What to do
All the lines below should be set down exactly, with no picture carried into the copy.

Per-instance keypoint data:
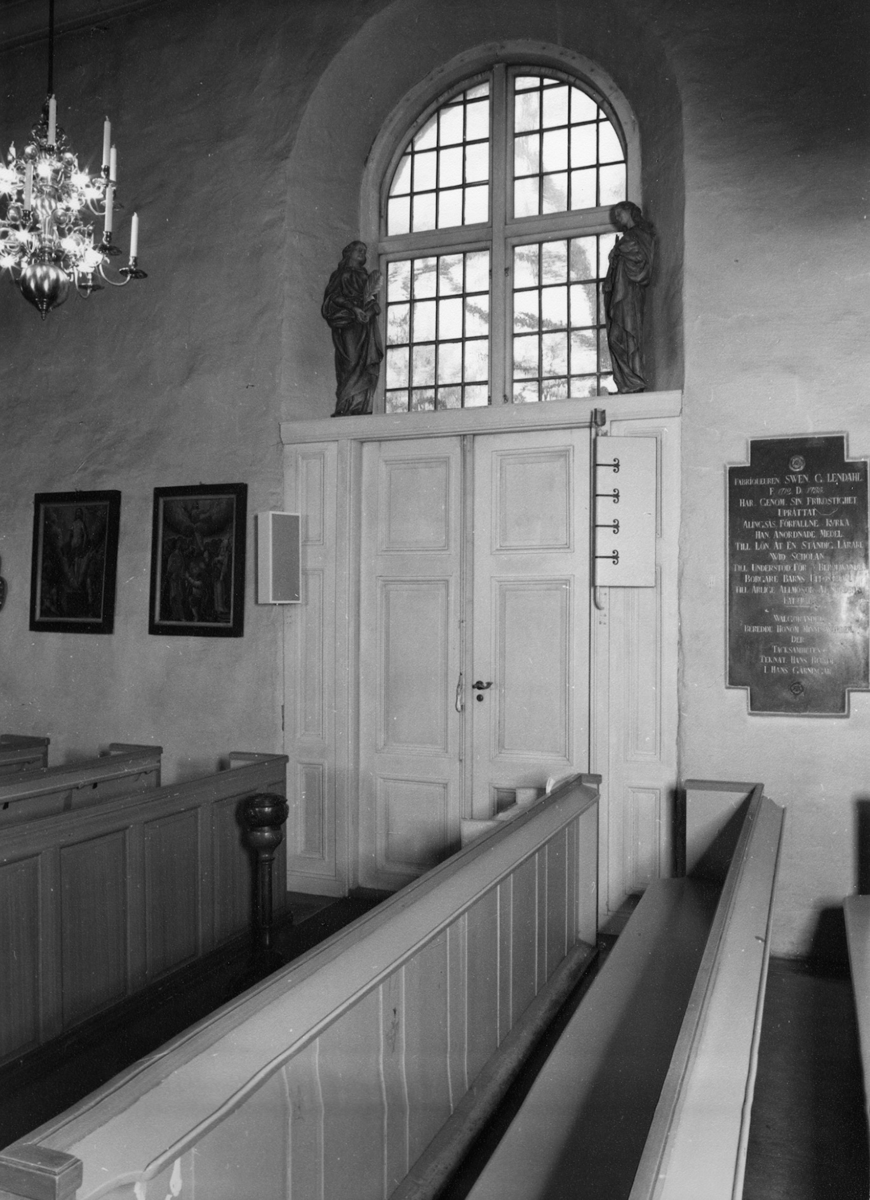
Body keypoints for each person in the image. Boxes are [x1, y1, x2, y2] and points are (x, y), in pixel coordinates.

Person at [321, 240, 383, 416]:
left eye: (364, 251)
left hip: (365, 324)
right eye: (359, 250)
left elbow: (372, 300)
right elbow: (333, 297)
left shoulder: (365, 277)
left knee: (365, 362)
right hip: (348, 322)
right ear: (349, 252)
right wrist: (353, 308)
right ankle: (346, 404)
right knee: (351, 361)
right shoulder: (340, 275)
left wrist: (369, 311)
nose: (362, 253)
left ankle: (360, 405)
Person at [603, 201, 656, 393]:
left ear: (630, 211)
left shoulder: (640, 234)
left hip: (629, 294)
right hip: (620, 292)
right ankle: (628, 382)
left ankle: (634, 380)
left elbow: (642, 260)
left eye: (620, 213)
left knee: (627, 335)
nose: (618, 218)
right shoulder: (629, 237)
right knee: (615, 338)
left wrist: (619, 250)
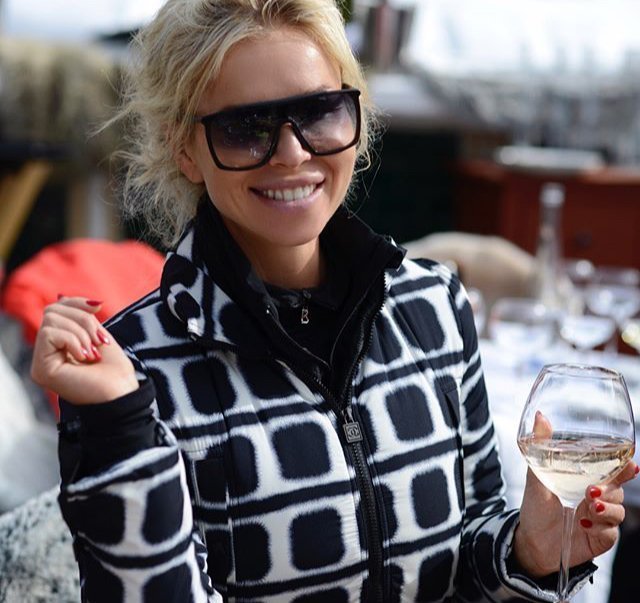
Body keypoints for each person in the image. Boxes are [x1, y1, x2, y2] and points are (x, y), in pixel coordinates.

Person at [31, 0, 637, 601]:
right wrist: (119, 425)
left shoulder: (436, 307)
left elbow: (471, 551)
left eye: (319, 112)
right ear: (184, 149)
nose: (292, 153)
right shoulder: (130, 371)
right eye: (246, 128)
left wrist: (525, 552)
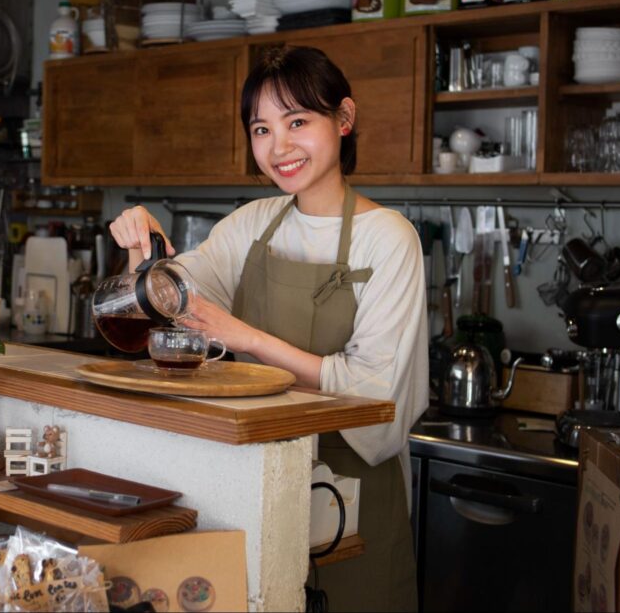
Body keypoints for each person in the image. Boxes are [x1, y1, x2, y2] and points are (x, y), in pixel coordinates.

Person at [109, 45, 428, 611]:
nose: (279, 147)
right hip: (253, 485)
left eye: (298, 121)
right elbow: (167, 298)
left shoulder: (390, 238)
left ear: (345, 119)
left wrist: (245, 338)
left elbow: (376, 397)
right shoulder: (251, 225)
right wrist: (145, 255)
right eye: (262, 128)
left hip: (351, 501)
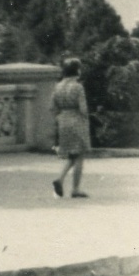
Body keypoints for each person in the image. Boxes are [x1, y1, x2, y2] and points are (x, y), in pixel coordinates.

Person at [51, 58, 92, 198]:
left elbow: (53, 108)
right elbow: (83, 108)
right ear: (77, 71)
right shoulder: (78, 87)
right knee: (79, 155)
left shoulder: (58, 86)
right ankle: (75, 189)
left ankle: (60, 179)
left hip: (63, 120)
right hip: (77, 120)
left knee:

Final answer
Body keypoints for each person in the image. Boxes are [x1, y1, x2, y2] and points are (x, y), in pixel coordinates.

Person at [321, 240, 383, 416]:
left eye: (364, 251)
left hip: (365, 324)
right eye: (359, 250)
left elbow: (372, 300)
right elbow: (333, 297)
left shoulder: (365, 277)
left knee: (365, 362)
right hip: (348, 322)
right ear: (349, 252)
right wrist: (353, 308)
right ankle: (346, 404)
right knee: (351, 361)
right shoulder: (340, 275)
left wrist: (369, 311)
nose: (362, 253)
left ankle: (360, 405)
Person at [603, 201, 656, 393]:
left ear: (630, 211)
left shoulder: (640, 234)
left hip: (629, 294)
right hip: (620, 292)
right ankle: (628, 382)
left ankle: (634, 380)
left elbow: (642, 260)
left eye: (620, 213)
left knee: (627, 335)
nose: (618, 218)
right shoulder: (629, 237)
right knee: (615, 338)
left wrist: (619, 250)
Body keypoints for each person in the image. Boxes are [x1, y1, x2, y2] and points are (x, y), in pixel coordinates.

Person at [31, 0, 637, 601]:
right wrist: (119, 425)
left shoulder: (436, 307)
left elbow: (471, 551)
left eye: (319, 112)
right ear: (184, 149)
nose: (292, 153)
right shoulder: (130, 371)
right eye: (246, 128)
left wrist: (525, 552)
Body keypoints for each person in the image. Boxes are [x1, y1, x2, y2] and points are (x, y), in pixel coordinates.

Person at [109, 45, 428, 611]:
nose: (279, 147)
right hip: (253, 485)
left eye: (298, 121)
right elbow: (167, 298)
left shoulder: (390, 238)
left ear: (345, 119)
left wrist: (245, 338)
left elbow: (376, 397)
right shoulder: (251, 225)
right wrist: (145, 255)
right eye: (262, 128)
left hip: (351, 501)
Body keypoints for each person in the image. Boxes are [x1, y1, x2, y2] and points are (x, y), in pixel coordinates.

Person at [51, 58, 92, 198]:
left elbow: (53, 108)
right elbow: (83, 108)
right ear: (77, 71)
right shoulder: (78, 87)
right knee: (79, 155)
left shoulder: (58, 86)
right ankle: (75, 189)
left ankle: (60, 179)
left hip: (63, 120)
right hip: (77, 120)
left knee:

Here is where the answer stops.